EAI: Leveraging a middle man
When read only, one-way, and two-way integrations aren’t advanced enough to support business critical processes, a more comprehensive integration architecture must be employed. True EAI utilizes a 3rd party “arbitrator” that reads from both systems to connect and share the enterprise data. For the sake of managing business applications and software applications, the arbitrator, or “middle man” replaces the typical slave and a master structure with a third party integration that reads from both systems.
This model doesn’t call for communication to happen between each system, they both simply read and write to a shared data source. I.e. There is one individual data source that both systems leverage. This form of data integration is the most common, though it’s not the simplest, nor the best, it is the least intrusive. It requires the least amount of change to the original systems.
- For example, in the world of banking, this integration method is very useful. Legacy systems built to keep detailed financial records are often outdated. It is unrealistic and taxing on customer relationships for a business to shut down its entire system just to make updates. Leveraging a middleware framework (software that lies between an operating system and the applications running on it), developers can easily update data structures while abiding by business policies or rules.
3 Key Benefits of EAI
- Vendor Independence EAI promotes vendor independence; the extraction of business rules that can be implemented into an application. Proper utilization of EAI allows vendors to work independently from one another, no matter who created them. If a vendor is exchanged, business rules do not have to be reinforced.
- Eradicate Discrepancies The purpose of EAI is to remediate any differences in data. Typically, you have two systems that have to present the same data to different audiences. Those audiences have the same interest in that data but they don’t have the same access to validation of it. The purpose of EAI is to limit/avoid business problems by keeping information up to date. The depth that those systems are integrated, the more closely they adhere to the same set of data in real time, the less likely you are to encounter business and customer experience issues.

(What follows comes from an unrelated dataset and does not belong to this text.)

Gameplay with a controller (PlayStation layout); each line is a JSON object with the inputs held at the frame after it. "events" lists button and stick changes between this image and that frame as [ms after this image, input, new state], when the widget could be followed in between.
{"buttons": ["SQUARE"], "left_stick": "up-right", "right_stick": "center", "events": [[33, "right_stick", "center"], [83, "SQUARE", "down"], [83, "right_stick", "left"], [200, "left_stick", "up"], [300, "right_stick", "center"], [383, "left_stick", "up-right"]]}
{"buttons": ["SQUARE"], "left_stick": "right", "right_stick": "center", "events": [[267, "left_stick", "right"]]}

- Integration Without Interruption The benefit of leveraging EAI is that you are able to stand up an integration between systems without interrupting the usage or customer interactions with either of the original systems.
EAI leverages existing infrastructure, saturating the value out of an investment while also being able to expand its value for other business processes. When a business is leveraging a legacy system, they have an established process, they don’t want to have to retrain their team. Implementing EAI provides an easy pathway to build anew without ignoring the old.